[[ INFORMATION SUPPLIED, beginning ]]

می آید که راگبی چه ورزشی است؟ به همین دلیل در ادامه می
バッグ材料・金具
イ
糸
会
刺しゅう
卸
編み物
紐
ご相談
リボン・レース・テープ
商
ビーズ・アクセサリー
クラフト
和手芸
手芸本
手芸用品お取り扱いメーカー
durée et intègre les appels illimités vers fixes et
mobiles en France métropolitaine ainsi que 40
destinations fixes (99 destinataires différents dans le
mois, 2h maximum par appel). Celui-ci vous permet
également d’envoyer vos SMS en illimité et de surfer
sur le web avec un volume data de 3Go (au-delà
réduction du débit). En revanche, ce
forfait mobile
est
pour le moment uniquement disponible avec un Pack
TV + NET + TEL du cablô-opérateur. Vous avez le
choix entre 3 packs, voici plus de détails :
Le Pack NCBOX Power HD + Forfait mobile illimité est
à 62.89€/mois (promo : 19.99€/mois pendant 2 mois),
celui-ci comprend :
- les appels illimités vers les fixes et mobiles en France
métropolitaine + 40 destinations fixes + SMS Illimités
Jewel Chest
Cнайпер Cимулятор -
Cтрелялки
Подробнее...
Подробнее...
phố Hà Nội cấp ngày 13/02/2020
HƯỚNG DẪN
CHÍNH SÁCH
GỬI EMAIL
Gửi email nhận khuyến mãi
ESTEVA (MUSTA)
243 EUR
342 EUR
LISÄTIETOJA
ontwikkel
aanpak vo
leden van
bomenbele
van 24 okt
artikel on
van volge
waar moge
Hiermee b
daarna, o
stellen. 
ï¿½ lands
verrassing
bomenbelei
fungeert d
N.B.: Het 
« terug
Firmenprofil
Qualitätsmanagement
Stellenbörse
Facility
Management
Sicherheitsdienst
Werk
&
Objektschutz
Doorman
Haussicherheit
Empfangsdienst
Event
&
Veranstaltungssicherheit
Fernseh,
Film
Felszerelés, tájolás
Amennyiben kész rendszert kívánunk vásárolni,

[[ INFORMATION SUPPLIED, end ]]

▶ _TASK BRIEF_: Wherever the string "appels" appears in the listing above, show the whole line.

▶ _YOUR RESPONSE_:
durée et intègre les appels illimités vers fixes et
- les appels illimités vers les fixes et mobiles en France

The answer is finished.